Asked how great the risk was of Athens running out of cash before any agreement was reached with its official lenders, she told a news conference: "Everything must be undertaken to prevent that."
Tsipras told reporters they had noted significant progress had been made in the negotiations and added: "We have covered a large part of the distance."
He said he was very optimistic and that they had moved closer to a deal on an economic reform programme that would unlock frozen bailout funds. A Greek official reported "convergence" with Merkel on some issues including a lower budget surplus target for Greece.
However, EU officials cautioned that wide differences remain over reforms of the labour market, pension system, taxation and public finances, and much work remained to produce a binding, detailed agreement.
Euro zone finance ministers meet in Riga on Friday to review progress -- or the lack of it -- in the slow-moving negotiations between Athens and its creditors. European Commission Vice-President Valdis Dombrovskis said there had been little progress and he was getting worried about Greece's financial position.
The Greek official said there was "convergence" that Greece would aim for a primary budget surplus - before debt service - of 1.2 to 1.5 percent of gross domestic product this year.

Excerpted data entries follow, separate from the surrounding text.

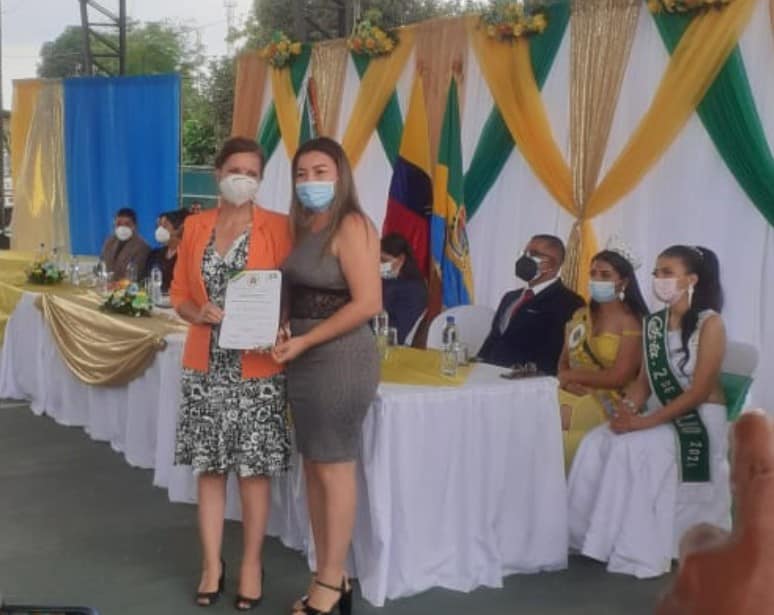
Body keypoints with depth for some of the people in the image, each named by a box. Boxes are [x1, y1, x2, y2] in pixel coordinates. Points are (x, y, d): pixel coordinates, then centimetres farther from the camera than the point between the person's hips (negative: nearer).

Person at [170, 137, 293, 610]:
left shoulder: (278, 227, -2)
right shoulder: (195, 227, 7)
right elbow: (179, 294, 10)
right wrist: (200, 314, -11)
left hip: (258, 366, -3)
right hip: (206, 365, 3)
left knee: (254, 469, 4)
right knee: (209, 467, 8)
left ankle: (252, 564, 18)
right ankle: (212, 564, 20)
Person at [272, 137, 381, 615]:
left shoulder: (352, 226, -10)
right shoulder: (304, 227, 14)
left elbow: (368, 303, -17)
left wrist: (305, 341, -15)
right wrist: (287, 337, -1)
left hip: (340, 360, -8)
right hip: (305, 361, 8)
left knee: (334, 469, 0)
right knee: (314, 468, 11)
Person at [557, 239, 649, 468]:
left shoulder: (630, 323, -5)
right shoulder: (580, 316, 15)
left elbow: (618, 378, -13)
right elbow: (563, 363, 13)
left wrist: (571, 376, -7)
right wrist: (566, 381, -10)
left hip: (607, 402, -6)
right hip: (572, 395, 6)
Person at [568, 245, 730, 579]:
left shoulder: (710, 324, -13)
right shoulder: (654, 323, 8)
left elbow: (699, 392, -18)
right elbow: (643, 380, 8)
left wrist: (645, 422, -24)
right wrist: (627, 407, -15)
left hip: (700, 420, -6)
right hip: (661, 415, 6)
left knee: (635, 449, -29)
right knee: (597, 443, -17)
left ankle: (640, 551, -19)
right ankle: (602, 536, -9)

That is far below the goals of 3 percent in 2015 and 4.5 percent in 2016 set in Greece's 2012 EU/IMF bailout programme.
The "convergence" also covered privatisations, of which he gave no details, and making Greece's general secretariat for revenues independent of the finance ministry, he said.
While Greece has pushed for a loose political agreement, Germany, its biggest creditor, has insisted it is up Athens to satisfy representatives of the European Commission, the International Monetary Fund and the European Central Bank first.